(Task directions) Give back only the lines in the records below from the one with "9: (237, 92, 0.82)" to the one with "21: (141, 43, 0.80)", both inclusive, word for word.

[Stored items]
*** Begin section ***

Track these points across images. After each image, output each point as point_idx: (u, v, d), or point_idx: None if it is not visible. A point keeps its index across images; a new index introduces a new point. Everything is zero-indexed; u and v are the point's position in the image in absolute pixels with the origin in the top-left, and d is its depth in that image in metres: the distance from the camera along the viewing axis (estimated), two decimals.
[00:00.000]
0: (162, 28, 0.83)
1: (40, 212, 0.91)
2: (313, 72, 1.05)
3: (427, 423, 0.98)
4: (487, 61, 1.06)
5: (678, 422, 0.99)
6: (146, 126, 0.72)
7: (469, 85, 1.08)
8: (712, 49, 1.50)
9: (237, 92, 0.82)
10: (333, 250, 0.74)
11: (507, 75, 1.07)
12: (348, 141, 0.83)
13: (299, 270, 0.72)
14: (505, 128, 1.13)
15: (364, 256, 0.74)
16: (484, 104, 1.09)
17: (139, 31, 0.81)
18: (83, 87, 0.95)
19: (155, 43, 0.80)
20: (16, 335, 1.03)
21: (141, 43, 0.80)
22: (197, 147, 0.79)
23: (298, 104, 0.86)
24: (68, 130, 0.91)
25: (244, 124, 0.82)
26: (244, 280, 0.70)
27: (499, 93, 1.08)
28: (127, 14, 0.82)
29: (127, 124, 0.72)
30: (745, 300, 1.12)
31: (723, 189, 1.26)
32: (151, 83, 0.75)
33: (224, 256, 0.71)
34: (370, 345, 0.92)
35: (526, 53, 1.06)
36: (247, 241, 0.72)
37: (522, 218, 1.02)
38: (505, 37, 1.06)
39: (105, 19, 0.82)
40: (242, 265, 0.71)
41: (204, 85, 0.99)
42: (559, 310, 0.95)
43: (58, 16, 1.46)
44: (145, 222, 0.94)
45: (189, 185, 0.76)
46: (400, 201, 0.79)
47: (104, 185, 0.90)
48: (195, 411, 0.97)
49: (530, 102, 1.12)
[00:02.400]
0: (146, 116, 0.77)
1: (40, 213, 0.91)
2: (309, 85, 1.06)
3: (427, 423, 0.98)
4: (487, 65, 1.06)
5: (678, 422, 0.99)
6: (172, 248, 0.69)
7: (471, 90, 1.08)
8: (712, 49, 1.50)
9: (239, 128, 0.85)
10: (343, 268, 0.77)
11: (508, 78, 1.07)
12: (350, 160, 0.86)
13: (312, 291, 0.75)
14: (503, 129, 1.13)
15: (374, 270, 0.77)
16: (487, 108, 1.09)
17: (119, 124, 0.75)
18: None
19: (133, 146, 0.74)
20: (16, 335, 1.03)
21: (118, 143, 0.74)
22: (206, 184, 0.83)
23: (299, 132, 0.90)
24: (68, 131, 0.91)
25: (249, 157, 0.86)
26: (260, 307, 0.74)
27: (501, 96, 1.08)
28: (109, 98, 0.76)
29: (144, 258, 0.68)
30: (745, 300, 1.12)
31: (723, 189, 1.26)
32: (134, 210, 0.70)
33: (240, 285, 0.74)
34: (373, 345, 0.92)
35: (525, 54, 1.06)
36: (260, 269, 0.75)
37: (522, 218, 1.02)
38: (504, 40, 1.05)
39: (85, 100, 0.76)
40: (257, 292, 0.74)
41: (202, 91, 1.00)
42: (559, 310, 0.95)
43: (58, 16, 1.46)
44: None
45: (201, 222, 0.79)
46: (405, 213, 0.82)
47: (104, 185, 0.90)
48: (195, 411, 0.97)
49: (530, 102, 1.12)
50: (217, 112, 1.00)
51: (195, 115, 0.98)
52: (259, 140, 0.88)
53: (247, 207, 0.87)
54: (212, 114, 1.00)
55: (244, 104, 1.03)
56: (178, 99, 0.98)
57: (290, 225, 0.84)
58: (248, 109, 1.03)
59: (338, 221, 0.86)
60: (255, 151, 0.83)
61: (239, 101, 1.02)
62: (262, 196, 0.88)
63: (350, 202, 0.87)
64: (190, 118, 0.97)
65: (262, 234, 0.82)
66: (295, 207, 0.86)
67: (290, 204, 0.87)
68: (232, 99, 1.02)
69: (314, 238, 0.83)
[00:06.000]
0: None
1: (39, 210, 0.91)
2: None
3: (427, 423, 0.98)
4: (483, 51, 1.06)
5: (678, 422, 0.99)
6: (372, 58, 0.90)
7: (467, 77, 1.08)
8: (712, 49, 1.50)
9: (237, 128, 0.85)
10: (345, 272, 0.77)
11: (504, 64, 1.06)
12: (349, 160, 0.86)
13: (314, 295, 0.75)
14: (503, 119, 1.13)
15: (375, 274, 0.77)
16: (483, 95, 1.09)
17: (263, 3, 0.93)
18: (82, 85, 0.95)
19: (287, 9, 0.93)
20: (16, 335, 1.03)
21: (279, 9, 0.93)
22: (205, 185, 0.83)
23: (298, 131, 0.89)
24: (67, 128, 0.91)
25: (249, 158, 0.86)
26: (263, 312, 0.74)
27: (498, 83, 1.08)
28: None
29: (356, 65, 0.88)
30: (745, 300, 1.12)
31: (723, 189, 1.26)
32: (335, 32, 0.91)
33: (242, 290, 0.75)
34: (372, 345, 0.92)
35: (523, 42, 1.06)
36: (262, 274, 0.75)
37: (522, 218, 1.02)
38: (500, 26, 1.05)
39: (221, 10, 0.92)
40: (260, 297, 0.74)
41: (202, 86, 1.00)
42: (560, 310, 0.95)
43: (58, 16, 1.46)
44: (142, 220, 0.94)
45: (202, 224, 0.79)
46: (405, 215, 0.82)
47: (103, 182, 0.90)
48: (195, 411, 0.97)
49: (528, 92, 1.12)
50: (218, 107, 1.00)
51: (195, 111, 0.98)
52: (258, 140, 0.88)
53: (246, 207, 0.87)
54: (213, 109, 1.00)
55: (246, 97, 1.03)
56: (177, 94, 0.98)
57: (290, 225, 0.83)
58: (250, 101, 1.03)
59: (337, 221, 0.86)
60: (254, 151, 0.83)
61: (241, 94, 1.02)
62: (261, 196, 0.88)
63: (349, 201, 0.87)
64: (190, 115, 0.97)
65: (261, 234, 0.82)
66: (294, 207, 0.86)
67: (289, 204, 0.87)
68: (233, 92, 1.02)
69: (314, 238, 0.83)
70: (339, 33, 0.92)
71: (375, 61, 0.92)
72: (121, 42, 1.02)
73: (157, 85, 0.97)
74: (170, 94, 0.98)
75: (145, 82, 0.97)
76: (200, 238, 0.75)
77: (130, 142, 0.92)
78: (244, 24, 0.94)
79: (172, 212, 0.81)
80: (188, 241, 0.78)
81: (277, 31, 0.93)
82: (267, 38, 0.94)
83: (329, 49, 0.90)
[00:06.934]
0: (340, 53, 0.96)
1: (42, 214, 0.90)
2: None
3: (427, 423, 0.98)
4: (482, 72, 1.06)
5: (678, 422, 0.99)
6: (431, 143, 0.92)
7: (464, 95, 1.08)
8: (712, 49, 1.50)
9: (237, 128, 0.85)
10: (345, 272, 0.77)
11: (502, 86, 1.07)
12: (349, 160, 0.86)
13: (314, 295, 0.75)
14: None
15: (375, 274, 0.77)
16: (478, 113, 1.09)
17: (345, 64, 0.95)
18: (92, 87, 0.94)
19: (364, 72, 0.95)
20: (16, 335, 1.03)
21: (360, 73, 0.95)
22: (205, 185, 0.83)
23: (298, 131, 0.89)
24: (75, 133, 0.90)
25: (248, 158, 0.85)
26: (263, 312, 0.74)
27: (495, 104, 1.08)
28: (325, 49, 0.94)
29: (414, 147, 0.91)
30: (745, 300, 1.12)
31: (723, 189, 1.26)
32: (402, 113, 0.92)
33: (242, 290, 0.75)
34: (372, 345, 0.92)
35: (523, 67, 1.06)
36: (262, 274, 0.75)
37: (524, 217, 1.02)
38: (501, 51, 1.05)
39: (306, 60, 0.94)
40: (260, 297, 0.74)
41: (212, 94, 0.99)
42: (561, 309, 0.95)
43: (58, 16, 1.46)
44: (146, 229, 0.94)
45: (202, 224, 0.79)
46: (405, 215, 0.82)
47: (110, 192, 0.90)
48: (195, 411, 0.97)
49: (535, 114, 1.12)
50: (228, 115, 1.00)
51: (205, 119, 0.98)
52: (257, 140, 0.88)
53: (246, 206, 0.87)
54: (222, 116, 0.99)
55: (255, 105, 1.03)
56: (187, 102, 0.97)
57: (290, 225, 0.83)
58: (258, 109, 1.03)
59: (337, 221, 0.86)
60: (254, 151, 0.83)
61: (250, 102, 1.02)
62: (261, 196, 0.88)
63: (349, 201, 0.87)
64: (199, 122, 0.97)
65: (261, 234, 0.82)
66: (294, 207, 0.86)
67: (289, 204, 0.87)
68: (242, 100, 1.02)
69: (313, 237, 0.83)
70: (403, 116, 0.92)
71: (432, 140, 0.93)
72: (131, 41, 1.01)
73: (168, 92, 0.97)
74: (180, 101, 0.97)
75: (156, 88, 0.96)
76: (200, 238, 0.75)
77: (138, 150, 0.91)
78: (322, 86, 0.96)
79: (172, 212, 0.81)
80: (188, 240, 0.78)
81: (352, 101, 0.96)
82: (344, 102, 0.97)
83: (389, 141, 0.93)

*** End section ***

(The answer)
9: (237, 92, 0.82)
10: (333, 250, 0.74)
11: (507, 75, 1.07)
12: (348, 141, 0.83)
13: (299, 270, 0.72)
14: (505, 128, 1.13)
15: (364, 256, 0.74)
16: (484, 104, 1.09)
17: (139, 31, 0.81)
18: (83, 87, 0.95)
19: (155, 43, 0.80)
20: (16, 335, 1.03)
21: (141, 43, 0.80)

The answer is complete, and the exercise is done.